## Passage shown
A cou­ple of months ago I wrote a lit­tle let­ter to Paula Deen. And I invit­ed her to din­ner at a plan­ta­tion. No bet­ter place. And I asked her that because of all this hul­la­baloo, and cer­tain words were said, and things were alleged. And hav­ing this din­ner at this plan­ta­tion in North Carolina, where over nine hun­dred peo­ple were enslaved over two hun­dred years, using food and pro­duce from farm­ers of col­or from North Carolina, using local wild resources, in the shad­ow of slave cab­ins that were built the 1840s. And that’s where it starts. 

The great African-American play­wright August Wilson called the slave quar­ter the self-defining ground” on which he wrote. And it’s a self-defining ground on which I cook. My author­i­ty is from my blood and the land my ances­tors came from, white, black, and red. And on that basis, I invit­ed Paula Deen to din­ner to kind of work out her issues and my issues, and say that she’s a cousin. She’s not a com­bat­ant. And that’s the pow­er that this food and this from tra­di­tion can have. We can bridge pseudo-boundaries of race and bring every­one together. 

So, what is this his­to­ry? I’m aspir­ing to be the first colo­nial ante­bel­lum black chef in a hun­dred and fifty years. There’s nobody liv­ing who can teach me how to do that. I can learn from you as culi­nary pro­fes­sion­als about best prac­tices, but remem­ber I’m stuck in the 19th and 18th cen­turies. To that end, I research, I write, and I per­form the day-to-day labor of an enslaved per­son. So when you see me pick cot­ton, and work­ing tobac­co, and work­ing rice, and cut­ting cane, I do that because that’s the oth­er part the sto­ry they nev­er tell you about.

There’s all this brag­ging about how beau­ti­ful and how boun­ti­ful the South was, and how won­der­ful it was, and should­n’t we just skip on back to the past. Without ever rec­og­niz­ing those cooks were forced into the field them­selves, and they had to per­form that labor plus the 247 labor of tak­ing care of a white fam­i­ly. And what did that mean? What did that look like? How did that feel? So, when mas­ter­ing these his­toric recipes, I’m hop­ing to restore the most impor­tant ingre­di­ent in the food that I think is there, the emo­tion­al and eth­i­cal tone of what goes into the pot and what you create.

## Provided records
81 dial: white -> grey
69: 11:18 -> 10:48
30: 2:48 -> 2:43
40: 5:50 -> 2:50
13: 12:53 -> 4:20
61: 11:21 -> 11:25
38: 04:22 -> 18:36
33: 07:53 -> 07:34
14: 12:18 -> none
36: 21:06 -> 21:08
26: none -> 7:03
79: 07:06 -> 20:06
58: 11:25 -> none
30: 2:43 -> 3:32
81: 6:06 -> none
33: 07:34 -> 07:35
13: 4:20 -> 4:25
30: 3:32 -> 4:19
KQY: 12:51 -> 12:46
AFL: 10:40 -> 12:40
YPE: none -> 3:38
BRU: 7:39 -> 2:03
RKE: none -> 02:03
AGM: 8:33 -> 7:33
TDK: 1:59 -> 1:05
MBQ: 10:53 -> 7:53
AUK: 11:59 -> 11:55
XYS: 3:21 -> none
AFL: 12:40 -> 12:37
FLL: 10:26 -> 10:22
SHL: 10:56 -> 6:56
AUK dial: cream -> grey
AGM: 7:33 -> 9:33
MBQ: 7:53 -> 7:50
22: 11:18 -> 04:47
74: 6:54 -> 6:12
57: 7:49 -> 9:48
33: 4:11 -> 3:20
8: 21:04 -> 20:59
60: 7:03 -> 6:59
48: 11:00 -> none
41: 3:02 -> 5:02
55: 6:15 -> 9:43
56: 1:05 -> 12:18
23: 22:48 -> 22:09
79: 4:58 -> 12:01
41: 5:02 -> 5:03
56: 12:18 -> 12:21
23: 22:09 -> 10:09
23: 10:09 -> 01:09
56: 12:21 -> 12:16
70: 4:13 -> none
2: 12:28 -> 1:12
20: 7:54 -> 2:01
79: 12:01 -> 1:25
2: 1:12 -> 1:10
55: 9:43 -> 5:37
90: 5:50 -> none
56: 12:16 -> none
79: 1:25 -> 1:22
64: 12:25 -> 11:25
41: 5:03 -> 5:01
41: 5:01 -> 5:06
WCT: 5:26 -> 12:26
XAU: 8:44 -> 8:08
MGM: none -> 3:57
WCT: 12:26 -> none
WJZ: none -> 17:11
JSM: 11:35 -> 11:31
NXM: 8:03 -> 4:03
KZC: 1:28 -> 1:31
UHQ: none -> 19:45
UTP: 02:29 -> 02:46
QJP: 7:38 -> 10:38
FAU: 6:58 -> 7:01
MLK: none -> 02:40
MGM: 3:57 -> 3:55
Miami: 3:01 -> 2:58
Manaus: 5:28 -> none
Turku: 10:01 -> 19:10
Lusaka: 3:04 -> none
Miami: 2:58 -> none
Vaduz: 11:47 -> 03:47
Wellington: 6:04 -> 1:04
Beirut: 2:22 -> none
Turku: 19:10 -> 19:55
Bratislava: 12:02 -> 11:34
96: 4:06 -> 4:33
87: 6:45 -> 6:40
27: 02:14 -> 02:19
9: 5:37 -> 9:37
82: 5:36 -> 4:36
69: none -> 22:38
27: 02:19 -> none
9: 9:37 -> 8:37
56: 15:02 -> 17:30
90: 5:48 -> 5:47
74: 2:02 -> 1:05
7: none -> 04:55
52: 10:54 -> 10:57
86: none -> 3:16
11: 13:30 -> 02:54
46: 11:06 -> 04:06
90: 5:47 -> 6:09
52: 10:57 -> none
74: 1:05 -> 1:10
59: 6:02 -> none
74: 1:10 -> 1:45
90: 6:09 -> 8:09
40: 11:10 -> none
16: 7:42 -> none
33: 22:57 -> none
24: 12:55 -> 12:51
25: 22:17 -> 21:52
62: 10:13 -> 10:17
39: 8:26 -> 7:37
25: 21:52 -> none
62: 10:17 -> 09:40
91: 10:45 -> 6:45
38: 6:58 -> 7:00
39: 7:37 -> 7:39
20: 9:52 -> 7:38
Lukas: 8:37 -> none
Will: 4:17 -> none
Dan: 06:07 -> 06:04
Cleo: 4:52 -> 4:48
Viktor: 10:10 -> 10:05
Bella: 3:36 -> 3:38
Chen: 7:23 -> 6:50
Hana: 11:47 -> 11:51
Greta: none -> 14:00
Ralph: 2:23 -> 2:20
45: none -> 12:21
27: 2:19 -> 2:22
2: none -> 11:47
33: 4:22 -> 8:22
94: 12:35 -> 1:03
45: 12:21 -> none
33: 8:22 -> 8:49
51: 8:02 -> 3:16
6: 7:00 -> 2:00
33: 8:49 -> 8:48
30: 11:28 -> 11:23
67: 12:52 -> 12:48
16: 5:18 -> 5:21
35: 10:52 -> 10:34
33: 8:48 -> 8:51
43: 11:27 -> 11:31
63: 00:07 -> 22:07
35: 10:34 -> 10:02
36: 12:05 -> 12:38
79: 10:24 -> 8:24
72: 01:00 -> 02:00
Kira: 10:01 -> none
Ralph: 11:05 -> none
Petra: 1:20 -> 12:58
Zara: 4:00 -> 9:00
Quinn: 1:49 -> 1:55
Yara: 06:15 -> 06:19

## The request
Answer these from the talk about historic Southern cooking:
1. In which state is the plantation where the dinner with Paula Deen was to take place?
2. Which playwright called the slave quarter the "self-defining ground"?
3. What does the speaker aspire to be the first of in a hundred and fifty years?

## Solution below
1. North Carolina.
2. August Wilson.
3. The first colonial antebellum black chef.